Die neue Virklichkeit (29)

Wenn die Tagschicht der Wissenschaft Feierabend hat: Sagt sie der Ablösung, was vorher lief? Wenn nein: Wieso können diesem Mobbing nicht ausgediente Schulpsychologen ein Ende setzen?

Über 2000 Jahre lang interessierte sich kein Mensch für sie, oder ämu fast keiner. Aber jetzt, wos ans Läbige geht, prägt sie unseren Alltag bis in die hintersten Winkel. Was auch immer sie sagt, gilt als erwiesen und damit als verbindlich. Der Bundesrat fällt keinen Entscheid, ohne vorher sie zu konsultieren, und einzelne ihrer Exponentinnen und Exponenten avancierten in den letzten Monaten zu Stars, nachdem sie früher immer diejenigen waren, welche im Turnen widerwillig als Letzte in die Fussball-
mannschaften gewählt wurden: die Wissenschaft.

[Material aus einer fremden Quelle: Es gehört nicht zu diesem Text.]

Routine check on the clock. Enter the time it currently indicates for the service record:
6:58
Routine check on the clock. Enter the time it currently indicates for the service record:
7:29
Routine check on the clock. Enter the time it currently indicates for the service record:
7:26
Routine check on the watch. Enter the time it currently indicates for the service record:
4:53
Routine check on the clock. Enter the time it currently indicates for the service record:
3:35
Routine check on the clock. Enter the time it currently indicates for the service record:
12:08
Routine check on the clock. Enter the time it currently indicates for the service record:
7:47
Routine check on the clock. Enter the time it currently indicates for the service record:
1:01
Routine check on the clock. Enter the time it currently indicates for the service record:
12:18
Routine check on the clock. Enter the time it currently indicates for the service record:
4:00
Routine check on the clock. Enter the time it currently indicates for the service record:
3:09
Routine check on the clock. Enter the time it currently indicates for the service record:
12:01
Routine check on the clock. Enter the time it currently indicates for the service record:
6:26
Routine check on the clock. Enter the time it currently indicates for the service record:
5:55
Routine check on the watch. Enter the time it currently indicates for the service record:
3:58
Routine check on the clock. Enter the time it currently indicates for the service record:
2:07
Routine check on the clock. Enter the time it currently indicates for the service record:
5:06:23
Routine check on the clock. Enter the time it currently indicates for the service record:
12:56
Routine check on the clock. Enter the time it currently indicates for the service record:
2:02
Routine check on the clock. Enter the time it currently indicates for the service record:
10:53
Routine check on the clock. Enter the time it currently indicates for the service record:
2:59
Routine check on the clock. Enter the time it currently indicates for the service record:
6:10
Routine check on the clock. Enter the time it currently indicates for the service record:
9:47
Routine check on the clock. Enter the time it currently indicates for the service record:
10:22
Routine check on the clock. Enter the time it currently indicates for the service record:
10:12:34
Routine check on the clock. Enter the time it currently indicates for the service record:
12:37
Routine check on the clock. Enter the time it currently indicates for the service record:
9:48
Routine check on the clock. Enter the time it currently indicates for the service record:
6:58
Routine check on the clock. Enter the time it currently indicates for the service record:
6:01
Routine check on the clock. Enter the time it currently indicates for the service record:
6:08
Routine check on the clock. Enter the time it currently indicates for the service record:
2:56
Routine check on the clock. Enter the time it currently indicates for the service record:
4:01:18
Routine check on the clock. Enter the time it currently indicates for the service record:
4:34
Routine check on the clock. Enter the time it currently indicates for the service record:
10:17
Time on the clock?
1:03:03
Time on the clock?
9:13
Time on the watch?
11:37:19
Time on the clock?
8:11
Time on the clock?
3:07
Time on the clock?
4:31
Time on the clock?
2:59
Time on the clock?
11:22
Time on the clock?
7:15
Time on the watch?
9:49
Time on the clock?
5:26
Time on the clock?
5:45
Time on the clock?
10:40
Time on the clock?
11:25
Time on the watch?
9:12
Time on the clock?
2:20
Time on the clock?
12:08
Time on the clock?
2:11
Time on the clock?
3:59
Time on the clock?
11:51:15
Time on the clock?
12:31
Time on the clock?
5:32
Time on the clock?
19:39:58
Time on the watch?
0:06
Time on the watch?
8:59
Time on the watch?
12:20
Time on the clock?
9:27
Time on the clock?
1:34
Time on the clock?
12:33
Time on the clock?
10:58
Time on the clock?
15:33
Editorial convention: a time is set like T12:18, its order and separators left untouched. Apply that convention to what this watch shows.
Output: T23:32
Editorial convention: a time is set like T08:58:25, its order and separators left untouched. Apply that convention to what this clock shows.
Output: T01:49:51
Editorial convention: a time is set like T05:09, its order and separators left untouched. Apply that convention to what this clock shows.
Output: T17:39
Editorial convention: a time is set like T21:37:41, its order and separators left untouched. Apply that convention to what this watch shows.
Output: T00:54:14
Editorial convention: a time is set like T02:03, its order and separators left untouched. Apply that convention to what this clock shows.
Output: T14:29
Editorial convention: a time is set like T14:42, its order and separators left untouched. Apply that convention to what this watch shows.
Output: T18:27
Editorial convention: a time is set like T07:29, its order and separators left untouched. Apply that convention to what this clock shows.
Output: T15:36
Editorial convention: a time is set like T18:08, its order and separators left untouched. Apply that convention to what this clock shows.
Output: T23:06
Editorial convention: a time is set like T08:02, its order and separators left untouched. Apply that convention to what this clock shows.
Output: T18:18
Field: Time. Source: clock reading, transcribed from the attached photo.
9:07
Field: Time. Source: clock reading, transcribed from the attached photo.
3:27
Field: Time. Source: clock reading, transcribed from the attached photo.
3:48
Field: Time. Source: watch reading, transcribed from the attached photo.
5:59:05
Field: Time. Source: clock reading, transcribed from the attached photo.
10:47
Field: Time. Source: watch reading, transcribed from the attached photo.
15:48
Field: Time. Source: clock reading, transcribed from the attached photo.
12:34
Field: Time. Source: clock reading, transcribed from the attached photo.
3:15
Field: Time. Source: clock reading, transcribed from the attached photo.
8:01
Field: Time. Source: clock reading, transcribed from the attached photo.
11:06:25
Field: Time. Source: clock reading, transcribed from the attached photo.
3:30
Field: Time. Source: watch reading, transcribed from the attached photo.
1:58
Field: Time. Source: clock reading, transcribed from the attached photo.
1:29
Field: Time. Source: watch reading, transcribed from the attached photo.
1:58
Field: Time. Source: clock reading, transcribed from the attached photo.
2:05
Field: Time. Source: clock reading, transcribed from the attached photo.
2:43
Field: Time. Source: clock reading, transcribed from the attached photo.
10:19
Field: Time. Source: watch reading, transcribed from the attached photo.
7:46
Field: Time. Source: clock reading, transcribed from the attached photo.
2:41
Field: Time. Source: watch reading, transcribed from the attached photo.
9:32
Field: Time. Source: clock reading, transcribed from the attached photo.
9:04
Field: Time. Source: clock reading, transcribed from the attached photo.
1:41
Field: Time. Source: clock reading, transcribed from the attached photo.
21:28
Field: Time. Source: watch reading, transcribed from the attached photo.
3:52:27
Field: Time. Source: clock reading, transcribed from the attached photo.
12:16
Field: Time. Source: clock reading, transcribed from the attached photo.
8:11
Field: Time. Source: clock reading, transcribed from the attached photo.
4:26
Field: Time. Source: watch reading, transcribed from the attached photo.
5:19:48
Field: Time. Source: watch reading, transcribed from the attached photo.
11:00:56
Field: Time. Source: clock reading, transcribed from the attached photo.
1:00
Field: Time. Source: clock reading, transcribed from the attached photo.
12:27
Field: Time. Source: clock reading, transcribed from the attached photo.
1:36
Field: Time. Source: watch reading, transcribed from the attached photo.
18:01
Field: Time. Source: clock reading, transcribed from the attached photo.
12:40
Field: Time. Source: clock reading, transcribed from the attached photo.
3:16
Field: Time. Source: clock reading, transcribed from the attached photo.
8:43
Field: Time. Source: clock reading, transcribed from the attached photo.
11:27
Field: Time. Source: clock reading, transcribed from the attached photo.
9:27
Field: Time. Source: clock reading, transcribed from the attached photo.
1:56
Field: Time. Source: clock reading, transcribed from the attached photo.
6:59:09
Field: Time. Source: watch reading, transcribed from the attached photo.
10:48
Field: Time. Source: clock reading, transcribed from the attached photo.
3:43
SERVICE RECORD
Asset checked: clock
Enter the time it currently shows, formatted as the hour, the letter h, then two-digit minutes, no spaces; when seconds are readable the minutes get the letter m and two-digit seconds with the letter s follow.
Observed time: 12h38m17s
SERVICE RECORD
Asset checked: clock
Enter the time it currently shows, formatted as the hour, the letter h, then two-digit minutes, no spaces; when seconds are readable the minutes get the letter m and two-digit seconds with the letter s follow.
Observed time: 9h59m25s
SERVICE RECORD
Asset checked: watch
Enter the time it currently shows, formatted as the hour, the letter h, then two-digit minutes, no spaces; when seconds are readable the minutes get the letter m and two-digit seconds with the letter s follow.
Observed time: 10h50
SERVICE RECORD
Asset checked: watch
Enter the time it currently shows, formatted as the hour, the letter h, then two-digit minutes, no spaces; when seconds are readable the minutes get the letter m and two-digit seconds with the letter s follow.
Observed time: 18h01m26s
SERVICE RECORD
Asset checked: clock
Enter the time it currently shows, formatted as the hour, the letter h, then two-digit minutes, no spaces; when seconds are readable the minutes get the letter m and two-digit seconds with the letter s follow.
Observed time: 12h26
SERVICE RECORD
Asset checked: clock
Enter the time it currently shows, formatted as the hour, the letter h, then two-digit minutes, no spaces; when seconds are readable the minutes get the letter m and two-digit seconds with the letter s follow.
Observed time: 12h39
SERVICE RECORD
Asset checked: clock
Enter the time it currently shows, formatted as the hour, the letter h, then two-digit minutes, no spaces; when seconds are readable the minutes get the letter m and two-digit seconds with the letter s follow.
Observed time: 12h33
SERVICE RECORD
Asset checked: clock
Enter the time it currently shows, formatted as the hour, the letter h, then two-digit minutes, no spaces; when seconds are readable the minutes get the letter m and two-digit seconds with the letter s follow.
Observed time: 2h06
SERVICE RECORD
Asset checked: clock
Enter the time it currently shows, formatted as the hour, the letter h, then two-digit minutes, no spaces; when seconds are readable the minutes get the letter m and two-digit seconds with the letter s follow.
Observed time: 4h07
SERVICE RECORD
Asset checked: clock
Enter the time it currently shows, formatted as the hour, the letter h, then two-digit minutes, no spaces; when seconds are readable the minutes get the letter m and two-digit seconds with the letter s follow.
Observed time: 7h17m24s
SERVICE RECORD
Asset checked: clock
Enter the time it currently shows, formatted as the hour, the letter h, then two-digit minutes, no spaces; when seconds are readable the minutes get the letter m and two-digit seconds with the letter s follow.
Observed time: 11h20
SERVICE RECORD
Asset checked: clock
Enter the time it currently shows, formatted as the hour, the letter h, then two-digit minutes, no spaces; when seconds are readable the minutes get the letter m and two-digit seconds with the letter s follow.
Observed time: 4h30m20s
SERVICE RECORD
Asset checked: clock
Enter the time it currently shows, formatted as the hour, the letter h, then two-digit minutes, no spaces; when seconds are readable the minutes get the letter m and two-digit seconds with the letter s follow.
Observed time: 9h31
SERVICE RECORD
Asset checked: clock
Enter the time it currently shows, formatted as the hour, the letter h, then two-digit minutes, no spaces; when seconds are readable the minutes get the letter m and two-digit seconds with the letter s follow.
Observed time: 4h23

Ihre Stimme hat für Millionen von Leuten mehr Bedeutung als jene aller Politikerinnen und Politiker und Wirtschaftsverantwortlichen zusammen. Umso wichtiger wäre, dass sie sich klipp und klar ausdrücken würde, aber das tut sie nur selten:

Am Morgen schreibt ein Onlineportal, die Corona-Ansteckungskurve weise gemäss „der Wissenschaft“ nach unten. Am Mittag heisst es im Radio, es gebe bei den Ansteckungen laut „der Wissenschaft“ eine alarmierende Dunkelziffer, und acht Stunden später vermeldet Tagesschau, „die Wissenschaft“ sehe am Ende des Tunnels ein Licht (seltsamerweise erwähnt „die Wissenschaft“ in diesem Zusammenhang nie, dass der zunehmend hellere Schein auch von einer gigantischen Lokomotive stammen könnte, die führerlos auf die vor dem Loch auf bessere Zeiten hoffende Bevölkerung zurast, aber dafür hat sie wohl ihre Gründe).

Ist das nur eine Wissenschaft, die rund um die Uhr daran arbeitet, Covid-19 den Garaus zu machen, und in der Hektik manchmal schon um 14 Uhr nicht mehr weiss, was sie um 11 Uhr sagte? Oder sind das in Schichten chrampfende Wissenschaften, die am Feierabend einfach ihre weissen Kittel an die Haken hängen und aus den Labors verschwinden, ohne ihre Ablösungen auf den aktuellen Stand der Dinge zu bringen?

Mobben sich die Wissenschaften auf diese Weise gegenseitig und wenn ja, warum und überhaupt: Wieso unternimmt niemand etwas dagegen? Heerscharen von staatlich alimentierten Psychologen, die am Rande der Pausenplätze jahrelang kettenkiffend darauf warteten, dass Hansli Fritzli den Döner entreisst, um Ersteren zK. der lokalen KESB noch sur place forensisch zu begutachten und Letzterem traumatisierungs-präventiv einen halben Liter Bachblütenessenz in den Unterarm zu jagen, würden sich noch so über neue Betätigungsfelder freuen, und wenn das irgendwann dazu führt, dass „die Öffentlichkeit“ auch nur eine vage Ahnung davon hat, für wen oder was diese „Wissenschaft“ eigentlich steht, ist am Ende allen gedient; nicht zuletzt „der Wissenschaft“ selber – und ganz bestimmt auch „den Medien“.

„Die Medien“ entscheiden ja, was „die Öffentlichkeit“ in Sachen Corona „weiss“ und was nicht (das waren jetzt abnormal viele Anführungszeichen auf einmal, aber was ist „in Zeiten wie diesen“ schon „normal“?).

In manchen Redaktionen, die in den vergangenen Jahren aus Spargründen bis knapp an die Grenze der Blutleere ausgedünnt wurden, halten jedoch nur nur noch einige soeben der Pubertät entwachsene Billigstkräfte die Stellung. Für sie ist „Googlen“ das einzige Synonym für „Recherche“ und das Copypasten von kompletten Wikipedia-Beiträgen nichts Verwerfliches. Sie wähnten sich an ihrem Karrierehöhepunkt, als sie am letzten Gurtenfestival backstage drei Minuten lang mit dem Schwager der Cousine einer längst wieder der Vergessenheit anheimgefallenen Hip-Hopperin aus Katalonien über deren erste CD („Ihr bisher bestes Album!“) plaudern durften.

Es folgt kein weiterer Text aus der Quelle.